Former Security Company Operator Sentenced to Prison for Employment Tax Fraud
A former Washington, D.C., businessman was sentenced today to serve three and one-half years in prison for employment tax fraud, announced Acting Deputy Assistant Attorney General Larry J. Wszalek of the Justice Department’s Tax Division.
Jeffrey Norman Jackson, who currently resides in Maryland, previously pleaded guilty to failing to file federal employment tax returns and failing to pay over approximately $600,000 in employment taxes. In addition to 42 months in prison, Jackson was sentenced to three years of supervised released, ordered to perform 360 hours of community service and ordered to pay $595,687.39 in restitution to the Internal Revenue Service (IRS).
“Business owners have a responsibility to their employees and the IRS to honestly collect, account for and pay over employment taxes to the IRS,” said Acting Deputy Assistant Attorney General Wszalek. “As evidenced by today’s sentencing, employers like Jeffrey Jackson, who willfully evade their employment tax obligations, will be prosecuted to the fullest extent and face lengthy terms of imprisonment and substantial financial penalties.”

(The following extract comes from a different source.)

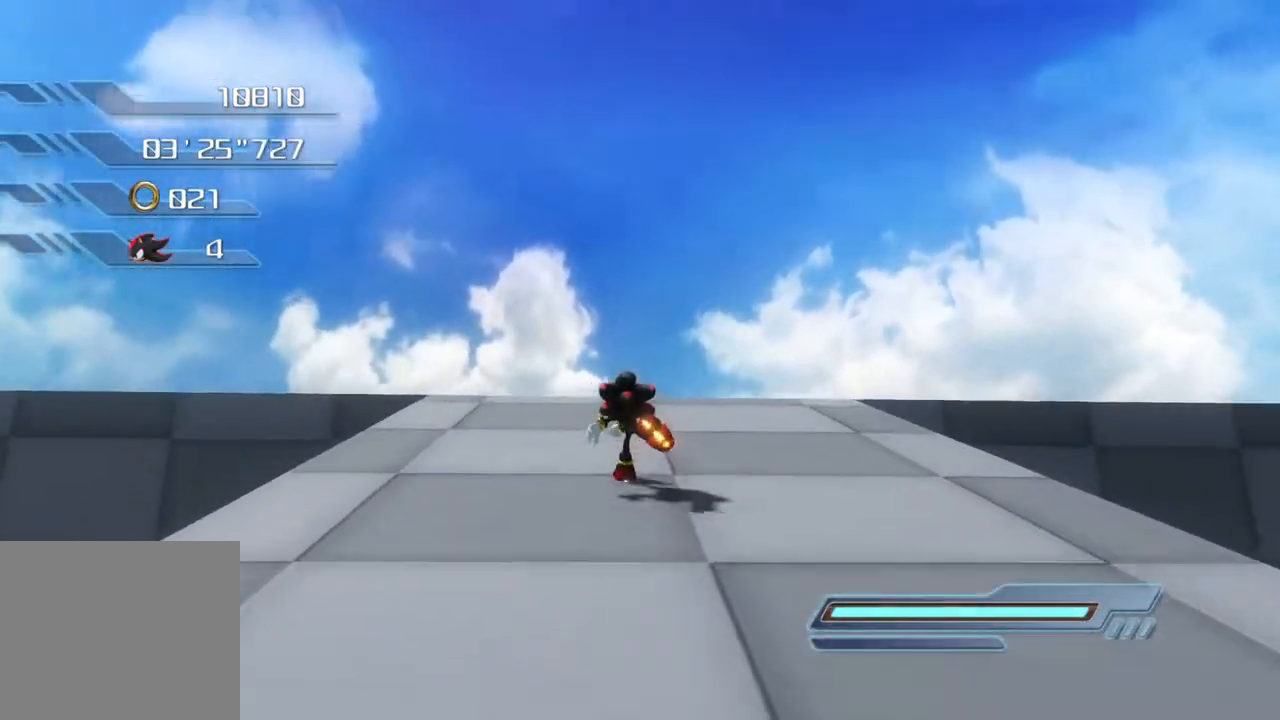
{"buttons": [], "left_stick": "up", "right_stick": "center", "events": []}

According to court documents, Jackson operated Innovative Security Services LLC (Innovative) in the District of Columbia. From 2006 through 2010, Jackson controlled the company’s finances and was responsible for filing the Employer’s Quarterly Federal Tax Returns (IRS Forms 941). He was also responsible for paying over to the IRS the federal income, social security and Medicare taxes, known as Federal Insurance Contributions Act (FICA) taxes, that were withheld from the wages of Innovative’s employees.
Instead of paying the taxes that were due and owing to the IRS over the four-year period, Jackson diverted money from the company for his personal use. He used company funds to pay rent and buy furniture for his personal residence, spent more than $21,000 at the men’s clothing store Everett Hall and made other personal expenditures at Nordstrom and Tiffany & Co. Jackson also paid more than $10,000 for his gym membership and personal training sessions and paid $10,000 to his childcare provider.
Jackson has a previous federal conviction related to the theft of employment taxes. In 2006, he pleaded guilty to bankruptcy fraud after he stole $373,429.57 from a bank account that was set up to pay the payroll taxes for Jackson’s former company, Unlimited Security Inc., while that company was proceeding through Chapter 11 bankruptcy. In that case, Jackson used the stolen funds to support a boxing promotion business that he controlled and to pay professional boxers.
Acting Deputy Assistant Attorney General Wszalek commended the special agents of IRS-Criminal Investigation, who investigated the case, and Trial Attorney Melissa S. Siskind of the Tax Division, who prosecuted the case. He also thanked the U.S. Attorney’s Office of the District of Columbia for their substantial assistance.